Em meio à crise do sistema penitenciário do Maranhão que desencadeou uma série de ações da OAB contra os problemas do sistema carcerário em todos os Estados do País, o Estado de Alagoas entrou com uma ação no Supremo Tribunal Federal para suspender a adoção de melhorias do sistema prisional.

A medida é o terceiro recurso protocolado pelo Estado no STF contra uma decisão do TJ-AL que condenou o governo estadual a adotar uma série de melhorias no sistema prisional. Em uma ação movida pelo Ministério Publico de Alagoas, a corte estadual determinou liminarmente que o ente federativo construa uma penitenciária de segurança máxima, reforme celas destruídas em rebeliões em três presídios, além de contratar profissionais e adquirir material para o sistema carcerário.

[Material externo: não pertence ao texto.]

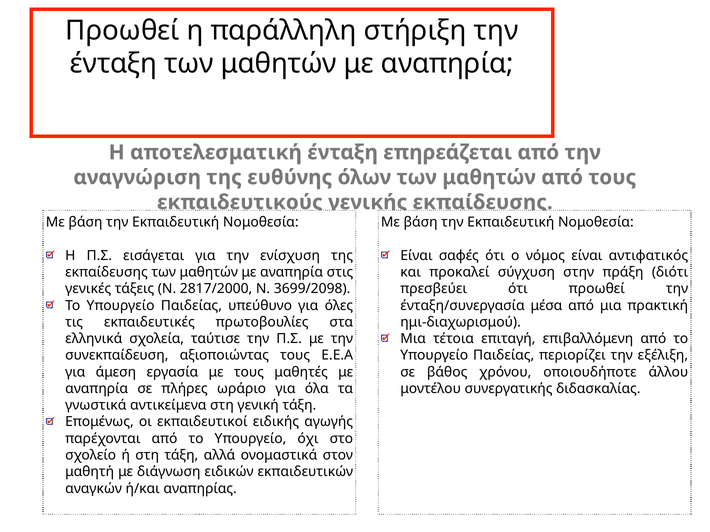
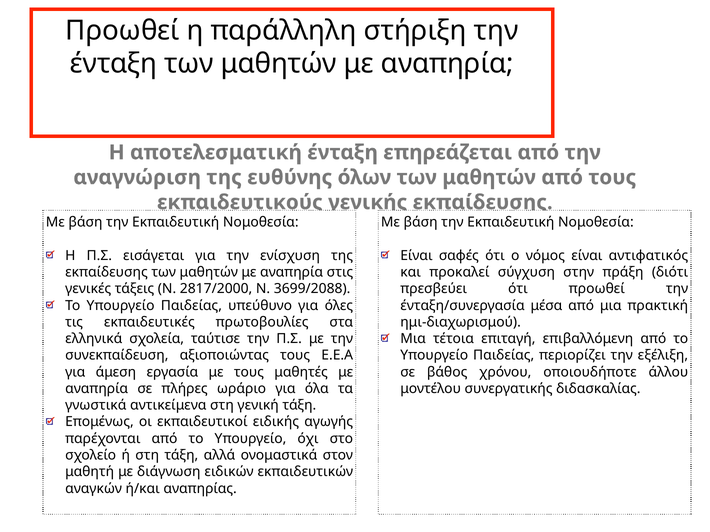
3699/2098: 3699/2098 -> 3699/2088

O TJ-AL ainda fixou prazo para o cumprimento das medidas sob a pena de multa diária de R$ 5 mil.

O governo alagoano, por sua vez, reconhece que já problemas no sistema carcerário, mas afirma, na ação, que estas dificuldades “estão sendo enfrentados concretamente, face uma política pública definida com base nos dados e limitações orçamentárias existentes”.

O Estado entende ainda que a decisão da corte estadual feriu a separação de poderes e “ignorou a atuação concreta para a solução do problema perpetrada pelo Poder Executivo, passando por cima do cronograma estabelecido”.